▶ _INSTRUCCIONES DE TRABAJO_:
[a] Según el texto sobre los maniqueos, ¿cuántos obispos tenían?
[b] Sigue escribiendo el texto sobre los maniqueos a partir de su última oración.

▶ _FRAGMENTO DEL TEXTO_:
Así, cuando dice que se juntaba y trataba con los maniqueos, no sólo con los oyentes, sino también con los electos, da a entender que les oía sus pláticas, doctrinas y lecciones como uno de sus discípulos, pero nunca llegó a ser de los electos, y verdaderamente maniqueos, como él mismo testifica en el libro De utilitate credendi, cap. I.

Entre los electos había trece llamados maestros, uno de los cuales presidía a los demás, y todos ellos juntos ordenaban a sus obispos, que tenían el número fijo de setenta y dos. Estos obispos se hacían de los electos, como también los presbíteros y diáconos, a quienes escogían los obispos y los ordenaban. Como los electos pasaban por raza o estirpe sacerdotal, iban a misiones y suplían por los obispos, presbíteros o diáconos, o les ayudaban en sus respectivos ministerios.

▶ _MATERIAL_:
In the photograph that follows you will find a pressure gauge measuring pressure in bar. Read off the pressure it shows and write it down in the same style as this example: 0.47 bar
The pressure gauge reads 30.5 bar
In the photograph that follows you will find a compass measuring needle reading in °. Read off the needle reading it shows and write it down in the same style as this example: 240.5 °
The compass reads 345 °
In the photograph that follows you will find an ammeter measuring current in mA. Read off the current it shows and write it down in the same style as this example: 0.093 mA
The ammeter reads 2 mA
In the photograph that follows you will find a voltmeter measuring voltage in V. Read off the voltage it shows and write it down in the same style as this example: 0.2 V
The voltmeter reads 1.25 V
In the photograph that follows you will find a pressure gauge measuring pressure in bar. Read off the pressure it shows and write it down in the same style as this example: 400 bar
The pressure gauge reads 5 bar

---

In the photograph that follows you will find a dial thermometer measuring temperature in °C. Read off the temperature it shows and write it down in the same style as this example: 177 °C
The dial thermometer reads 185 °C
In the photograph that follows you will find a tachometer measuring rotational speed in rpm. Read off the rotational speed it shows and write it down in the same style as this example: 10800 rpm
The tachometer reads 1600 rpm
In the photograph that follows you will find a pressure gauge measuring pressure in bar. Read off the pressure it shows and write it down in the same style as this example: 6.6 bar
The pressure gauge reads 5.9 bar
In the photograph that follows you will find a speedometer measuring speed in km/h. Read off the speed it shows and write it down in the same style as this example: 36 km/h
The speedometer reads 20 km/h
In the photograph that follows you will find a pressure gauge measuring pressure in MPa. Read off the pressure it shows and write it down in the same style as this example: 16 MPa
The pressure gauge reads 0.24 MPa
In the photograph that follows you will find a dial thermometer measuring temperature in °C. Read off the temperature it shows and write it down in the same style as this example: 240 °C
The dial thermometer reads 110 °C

...

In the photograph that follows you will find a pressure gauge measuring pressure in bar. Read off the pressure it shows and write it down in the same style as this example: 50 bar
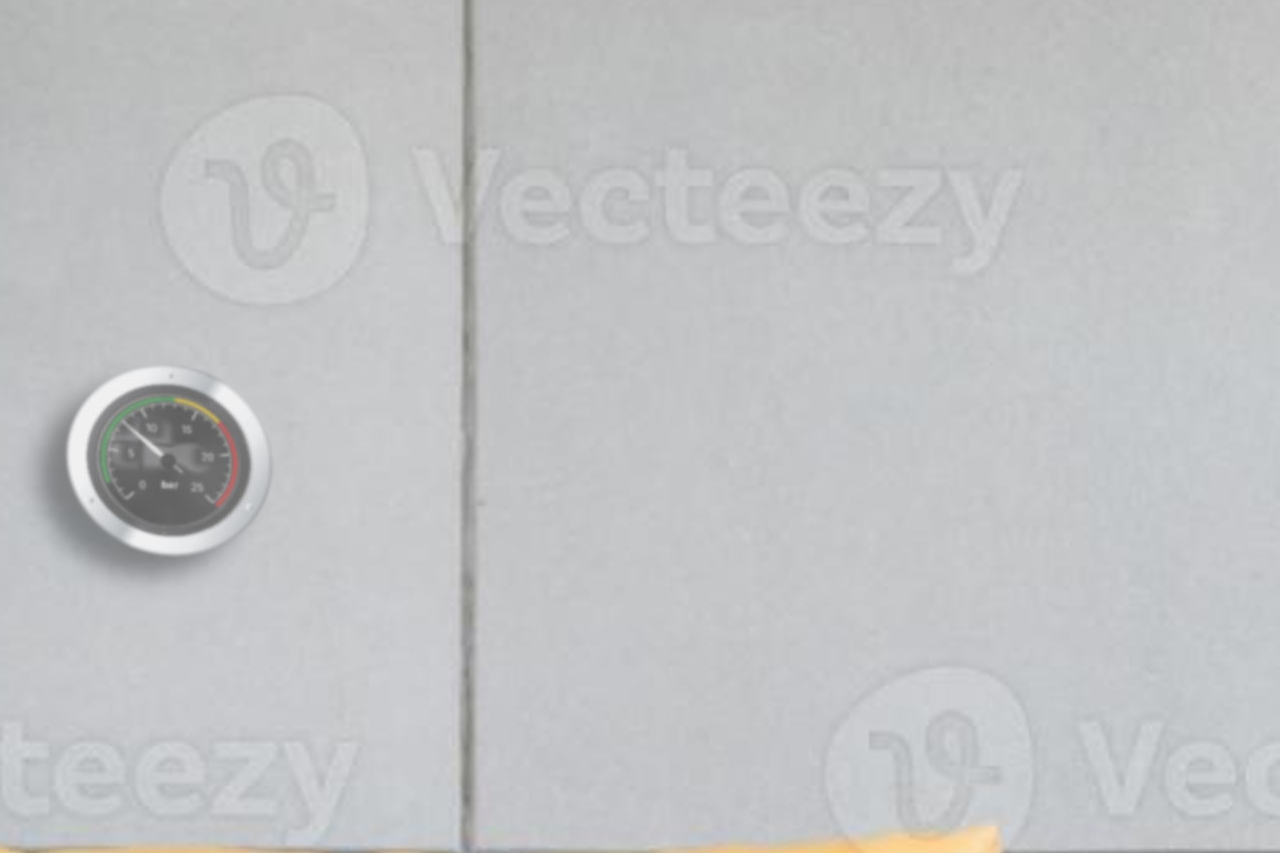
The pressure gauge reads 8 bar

▶ _RESULTADOS_:
[a] Setenta y dos.

[b]
Maniqueo había instituido un método de vida a los electos, que les era muy penoso y duro, porque su ley no les permitía comer ni carne ni huevos, ni leche, ni peces, ni tampoco beber vino. No les era permitido, aunque fuese para su sustento, arrancar una hierba, cortar una hoja de un árbol, ni coger de él fruto alguno arrancándolo con su mano. Ayunaban rigurosamente los domingos y lunes, en reverencia del Sol y de la Luna; y por estos ayunos los distinguían y reconocían los cristianos. Hacían profesión de guardar continencia y de abstenerse de tomar baños, por lo que andaban pálidos, consumidos y desfigurados; pero era porque ellos se procuraban artificiosamente un exterior penitente y mortificado, aunque en lo oculto tenían una vida muelle, delicada, regalona, deliciosa y muy desarreglada: eran muy dados a mujeres y no observaban ninguno de sus estatutos, como San Agustín les echa en cara muchas veces en sus escritos. No hablo de sus misterios y ritos, en los cuales la impureza y la abominación habían llegado a su colmo.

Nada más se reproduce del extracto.